With regard to the expression of other EMT-mediating transcription factors in human tumors (e.g., SIP1, Twist), little information is currently available. SIP1 expression has been analyzed in gastric and gynecological cancer and in squamous cell carcinomas. In 20 intestinal-type gastric cancer samples, reduced E-cadherin expression was found in 60% of the cases, which correlated with up-regulation of SIP1 at the mRNA level. However, in this study, SIP1 overexpression could not be linked to down-regulated E-cadherin in diffuse-type gastric cancer. In ovarian cancer, expression of SIP1 correlated with worse outcome. Twist was studied in primary human gastric, breast, and colon cancers. In diffuse gastric cancer, overexpression of Twist correlated with N-cadherin expression, but this association was not found in intestinal gastric cancer or in colon cancer. In breast carcinomas, Twist overexpression was associated with poor outcome. Additionally, Twist expression was up-regulated in lobular breast cancer, a tumor characterized by the lack of E-cadherin expression. Since lobular carcinomas invade in a distinctive diffuse pattern (with cells infiltrating Indian-file or as single cells), the authors suggest that in this tumor type, Twist may be involved in silencing E-cadherin and promoting this EMT-like invasion pattern. However, there is evidence contrary to this assumption. First, lobular tumors consistently express cytokeratins (even in metastsic lesions) but rarely mesenchymal markers such as vimentin. Second, E-cadherin gene is irreversibly inactivated by genetic (mutations, allelic loss) and epigenetic (promoter hypermethylation) alterations in lobular breast cancer. Third, a recent report with a larger series of tumors (n = 144) failed to find such an association between Twist expression and the lobular histotype. In contrast, studies in prostate cancer appear to support a role for Twist in this tumor type. Thus, Twist was found highly expressed in the majority (90%) of prostate cancer tissues but only in a small percentage (6.7%) of benign prostate hyperplasia. In addition, the Twist expression levels were positively correlated with Gleason grading and metastasis, indicating its role in the development and progression of prostate cancer.
One important drawback on the studies discussed above is that most of them rely on detection of the factors by RT-PCR (or qRT-PCR) on the whole-tumor samples or on antibodies, the specificity of which has not been clearly established.
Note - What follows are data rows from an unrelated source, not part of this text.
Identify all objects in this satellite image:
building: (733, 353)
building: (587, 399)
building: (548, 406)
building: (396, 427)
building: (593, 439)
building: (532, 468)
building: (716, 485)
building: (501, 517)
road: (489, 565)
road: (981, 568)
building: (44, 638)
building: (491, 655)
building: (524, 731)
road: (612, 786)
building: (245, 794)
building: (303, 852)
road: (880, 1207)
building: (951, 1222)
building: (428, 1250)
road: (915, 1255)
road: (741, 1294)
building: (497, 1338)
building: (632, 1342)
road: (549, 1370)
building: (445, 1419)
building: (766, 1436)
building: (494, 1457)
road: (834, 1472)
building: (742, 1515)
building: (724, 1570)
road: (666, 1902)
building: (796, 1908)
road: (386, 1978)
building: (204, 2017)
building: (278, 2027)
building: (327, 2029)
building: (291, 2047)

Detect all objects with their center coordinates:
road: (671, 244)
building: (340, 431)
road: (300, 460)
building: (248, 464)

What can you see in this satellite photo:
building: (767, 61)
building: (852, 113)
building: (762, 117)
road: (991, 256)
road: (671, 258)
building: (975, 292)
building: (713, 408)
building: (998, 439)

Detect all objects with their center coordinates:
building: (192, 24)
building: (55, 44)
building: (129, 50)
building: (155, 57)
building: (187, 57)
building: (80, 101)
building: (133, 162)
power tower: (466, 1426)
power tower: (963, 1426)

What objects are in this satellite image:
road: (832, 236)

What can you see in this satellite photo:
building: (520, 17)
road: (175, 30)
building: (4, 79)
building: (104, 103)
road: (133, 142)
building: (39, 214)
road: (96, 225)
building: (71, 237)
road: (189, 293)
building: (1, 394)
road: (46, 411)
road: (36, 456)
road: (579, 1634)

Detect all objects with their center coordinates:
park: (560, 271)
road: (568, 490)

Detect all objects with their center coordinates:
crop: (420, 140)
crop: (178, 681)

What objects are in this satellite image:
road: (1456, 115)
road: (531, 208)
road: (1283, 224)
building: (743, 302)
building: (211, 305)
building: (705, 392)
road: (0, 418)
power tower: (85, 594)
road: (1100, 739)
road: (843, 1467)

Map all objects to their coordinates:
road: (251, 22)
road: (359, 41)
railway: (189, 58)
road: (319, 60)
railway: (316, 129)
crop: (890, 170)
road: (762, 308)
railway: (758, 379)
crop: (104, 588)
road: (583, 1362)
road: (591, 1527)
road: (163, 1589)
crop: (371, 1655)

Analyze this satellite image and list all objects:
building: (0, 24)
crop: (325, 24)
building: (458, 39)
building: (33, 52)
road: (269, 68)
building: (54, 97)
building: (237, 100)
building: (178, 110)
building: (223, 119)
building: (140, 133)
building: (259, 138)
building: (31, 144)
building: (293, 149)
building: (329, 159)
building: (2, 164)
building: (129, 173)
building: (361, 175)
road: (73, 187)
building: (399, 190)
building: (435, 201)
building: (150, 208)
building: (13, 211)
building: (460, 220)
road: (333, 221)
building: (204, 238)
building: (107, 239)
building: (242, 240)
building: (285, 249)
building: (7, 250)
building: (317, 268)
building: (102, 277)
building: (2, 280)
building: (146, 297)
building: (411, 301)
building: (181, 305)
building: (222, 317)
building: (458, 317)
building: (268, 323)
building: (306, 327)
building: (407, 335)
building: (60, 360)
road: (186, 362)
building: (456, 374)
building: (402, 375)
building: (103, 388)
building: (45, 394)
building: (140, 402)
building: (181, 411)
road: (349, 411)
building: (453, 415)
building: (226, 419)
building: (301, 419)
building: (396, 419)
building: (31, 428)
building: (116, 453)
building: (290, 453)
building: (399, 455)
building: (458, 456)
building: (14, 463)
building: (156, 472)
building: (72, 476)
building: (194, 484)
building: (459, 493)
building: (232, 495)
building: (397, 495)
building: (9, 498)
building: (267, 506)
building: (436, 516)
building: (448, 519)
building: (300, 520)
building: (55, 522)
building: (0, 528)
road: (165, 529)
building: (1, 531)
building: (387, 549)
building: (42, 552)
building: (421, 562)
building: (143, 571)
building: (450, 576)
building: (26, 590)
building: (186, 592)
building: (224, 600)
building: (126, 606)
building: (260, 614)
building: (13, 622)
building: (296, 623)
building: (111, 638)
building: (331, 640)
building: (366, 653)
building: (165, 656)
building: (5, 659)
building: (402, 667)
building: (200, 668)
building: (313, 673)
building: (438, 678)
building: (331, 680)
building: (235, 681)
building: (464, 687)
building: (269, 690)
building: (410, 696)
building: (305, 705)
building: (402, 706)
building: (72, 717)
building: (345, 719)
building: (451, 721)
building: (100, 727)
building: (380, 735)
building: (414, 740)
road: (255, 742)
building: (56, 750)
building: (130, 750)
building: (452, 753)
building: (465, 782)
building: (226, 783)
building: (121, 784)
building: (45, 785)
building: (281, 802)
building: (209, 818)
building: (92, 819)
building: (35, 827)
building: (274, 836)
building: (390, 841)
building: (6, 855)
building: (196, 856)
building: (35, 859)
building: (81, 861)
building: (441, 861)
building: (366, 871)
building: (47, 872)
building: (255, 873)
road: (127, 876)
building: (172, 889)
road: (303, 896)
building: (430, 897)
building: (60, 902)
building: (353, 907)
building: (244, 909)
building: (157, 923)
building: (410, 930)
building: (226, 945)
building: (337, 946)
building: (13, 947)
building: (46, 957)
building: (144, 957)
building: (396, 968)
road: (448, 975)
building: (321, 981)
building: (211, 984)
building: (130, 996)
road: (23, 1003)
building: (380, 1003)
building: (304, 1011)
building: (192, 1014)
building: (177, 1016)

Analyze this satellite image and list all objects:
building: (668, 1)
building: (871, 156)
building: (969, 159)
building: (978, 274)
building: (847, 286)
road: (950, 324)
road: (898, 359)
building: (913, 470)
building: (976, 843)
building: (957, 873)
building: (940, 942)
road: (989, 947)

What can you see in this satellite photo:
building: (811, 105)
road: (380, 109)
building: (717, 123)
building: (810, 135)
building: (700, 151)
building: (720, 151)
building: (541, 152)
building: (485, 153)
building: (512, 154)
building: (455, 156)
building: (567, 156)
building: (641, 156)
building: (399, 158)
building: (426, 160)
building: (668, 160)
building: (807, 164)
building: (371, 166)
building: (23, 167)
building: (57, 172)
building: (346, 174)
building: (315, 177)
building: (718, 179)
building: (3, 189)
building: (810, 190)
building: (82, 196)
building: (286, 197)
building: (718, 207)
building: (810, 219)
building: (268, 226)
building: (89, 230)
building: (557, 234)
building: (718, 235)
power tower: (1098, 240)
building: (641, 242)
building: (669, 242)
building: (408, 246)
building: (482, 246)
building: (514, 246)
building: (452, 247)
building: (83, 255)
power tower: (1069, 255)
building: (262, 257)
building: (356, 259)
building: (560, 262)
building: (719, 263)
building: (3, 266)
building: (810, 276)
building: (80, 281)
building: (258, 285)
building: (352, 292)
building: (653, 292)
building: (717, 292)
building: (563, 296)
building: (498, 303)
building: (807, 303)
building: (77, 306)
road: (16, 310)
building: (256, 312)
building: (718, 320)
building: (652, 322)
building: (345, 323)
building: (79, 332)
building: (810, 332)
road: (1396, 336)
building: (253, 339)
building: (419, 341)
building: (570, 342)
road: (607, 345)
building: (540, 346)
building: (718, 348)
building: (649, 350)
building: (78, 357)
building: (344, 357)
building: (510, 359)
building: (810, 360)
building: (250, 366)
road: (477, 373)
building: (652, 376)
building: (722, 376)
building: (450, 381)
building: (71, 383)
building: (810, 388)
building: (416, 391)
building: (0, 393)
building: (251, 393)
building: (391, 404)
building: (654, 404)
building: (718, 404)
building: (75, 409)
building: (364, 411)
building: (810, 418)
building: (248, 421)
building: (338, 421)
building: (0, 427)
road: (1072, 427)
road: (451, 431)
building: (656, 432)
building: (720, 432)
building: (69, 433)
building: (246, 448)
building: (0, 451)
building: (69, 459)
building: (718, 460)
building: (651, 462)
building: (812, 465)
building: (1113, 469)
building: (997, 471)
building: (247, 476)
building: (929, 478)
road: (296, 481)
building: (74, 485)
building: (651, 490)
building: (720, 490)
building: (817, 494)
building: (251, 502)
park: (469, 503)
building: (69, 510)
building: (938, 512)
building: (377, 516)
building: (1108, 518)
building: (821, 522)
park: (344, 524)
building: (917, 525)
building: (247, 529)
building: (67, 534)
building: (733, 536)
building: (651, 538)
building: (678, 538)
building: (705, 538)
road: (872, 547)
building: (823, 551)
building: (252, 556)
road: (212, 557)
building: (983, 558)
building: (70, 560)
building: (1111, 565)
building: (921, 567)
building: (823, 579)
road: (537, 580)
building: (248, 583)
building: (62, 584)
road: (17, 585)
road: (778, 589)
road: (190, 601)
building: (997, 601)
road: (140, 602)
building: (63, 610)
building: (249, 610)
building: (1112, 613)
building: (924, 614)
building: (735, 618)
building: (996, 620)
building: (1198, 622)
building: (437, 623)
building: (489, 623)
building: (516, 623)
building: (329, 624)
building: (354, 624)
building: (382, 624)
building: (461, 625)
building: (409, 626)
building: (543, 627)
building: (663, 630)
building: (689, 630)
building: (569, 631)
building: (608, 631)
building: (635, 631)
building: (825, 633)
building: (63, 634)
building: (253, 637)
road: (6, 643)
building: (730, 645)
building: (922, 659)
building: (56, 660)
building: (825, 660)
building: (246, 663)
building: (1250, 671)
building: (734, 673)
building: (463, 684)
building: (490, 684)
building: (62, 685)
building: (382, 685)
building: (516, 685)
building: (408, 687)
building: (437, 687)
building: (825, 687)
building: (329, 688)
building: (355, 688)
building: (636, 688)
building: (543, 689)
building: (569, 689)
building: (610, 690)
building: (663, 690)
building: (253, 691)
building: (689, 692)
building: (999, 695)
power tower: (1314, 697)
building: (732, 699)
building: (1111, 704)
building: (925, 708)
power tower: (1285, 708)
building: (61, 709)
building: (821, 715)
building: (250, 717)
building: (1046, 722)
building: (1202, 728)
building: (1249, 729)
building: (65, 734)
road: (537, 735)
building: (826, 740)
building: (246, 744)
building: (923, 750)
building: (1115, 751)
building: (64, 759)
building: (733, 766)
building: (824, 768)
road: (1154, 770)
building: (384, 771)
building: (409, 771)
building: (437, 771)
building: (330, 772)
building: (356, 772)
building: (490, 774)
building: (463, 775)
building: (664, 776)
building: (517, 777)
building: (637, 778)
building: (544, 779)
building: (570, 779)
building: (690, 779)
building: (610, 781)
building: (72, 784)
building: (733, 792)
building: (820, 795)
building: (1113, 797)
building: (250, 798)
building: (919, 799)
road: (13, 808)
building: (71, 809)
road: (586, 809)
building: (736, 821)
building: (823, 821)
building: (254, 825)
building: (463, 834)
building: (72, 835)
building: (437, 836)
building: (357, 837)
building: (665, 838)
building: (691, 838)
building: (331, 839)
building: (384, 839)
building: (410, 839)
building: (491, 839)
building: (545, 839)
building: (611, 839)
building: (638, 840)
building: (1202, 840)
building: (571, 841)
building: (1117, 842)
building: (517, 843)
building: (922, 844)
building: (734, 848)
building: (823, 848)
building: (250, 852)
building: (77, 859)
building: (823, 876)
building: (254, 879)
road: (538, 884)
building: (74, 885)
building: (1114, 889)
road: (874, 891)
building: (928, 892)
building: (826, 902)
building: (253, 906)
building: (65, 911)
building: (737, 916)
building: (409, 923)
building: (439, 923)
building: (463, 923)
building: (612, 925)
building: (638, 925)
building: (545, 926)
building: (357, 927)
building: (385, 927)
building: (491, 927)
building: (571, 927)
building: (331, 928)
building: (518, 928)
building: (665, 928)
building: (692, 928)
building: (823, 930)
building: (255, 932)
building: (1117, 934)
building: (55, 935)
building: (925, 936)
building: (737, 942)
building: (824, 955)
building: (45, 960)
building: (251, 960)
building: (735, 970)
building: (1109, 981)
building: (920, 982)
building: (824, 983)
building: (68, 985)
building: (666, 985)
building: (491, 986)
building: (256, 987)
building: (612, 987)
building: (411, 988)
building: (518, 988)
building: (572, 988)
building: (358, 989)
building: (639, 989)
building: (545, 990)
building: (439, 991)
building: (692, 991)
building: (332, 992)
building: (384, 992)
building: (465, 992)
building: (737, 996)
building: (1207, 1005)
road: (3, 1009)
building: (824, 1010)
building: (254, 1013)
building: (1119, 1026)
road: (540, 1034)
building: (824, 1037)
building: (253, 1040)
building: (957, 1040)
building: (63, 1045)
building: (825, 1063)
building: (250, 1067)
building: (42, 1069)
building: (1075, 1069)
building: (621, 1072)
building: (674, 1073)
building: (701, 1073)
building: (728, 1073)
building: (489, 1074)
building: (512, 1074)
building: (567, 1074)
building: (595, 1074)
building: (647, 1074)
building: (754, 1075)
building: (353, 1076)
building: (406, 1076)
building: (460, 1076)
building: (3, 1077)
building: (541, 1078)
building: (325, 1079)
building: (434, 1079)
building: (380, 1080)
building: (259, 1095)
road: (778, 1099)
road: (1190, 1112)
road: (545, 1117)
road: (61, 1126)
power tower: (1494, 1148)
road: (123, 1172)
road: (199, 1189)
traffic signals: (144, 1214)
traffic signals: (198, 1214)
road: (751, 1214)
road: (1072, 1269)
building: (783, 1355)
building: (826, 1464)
Provided that EMT can be transient and/or spatiotemporally restricted in most carcinomas, additional studies in a larger series of tumors using highly specific reagents are clearly needed to establish the role of the various EMT factors definitively. It is also possible that overt EMT might not always be a general mechanism for a carcinoma to invade and metastasize. In fact, many carcinomas invade as multi-cellular aggregates and sometimes form glandular structures resembling normal epithelium, in which the carcinoma cells retain epithelial characteristics, including adherens junctions and apical-basal polarity. Therefore, these cells can invade and metastasize in a process known as collective migration} Thus, it is reasonable to assume that EMT may preferentially occur in specific biological contexts.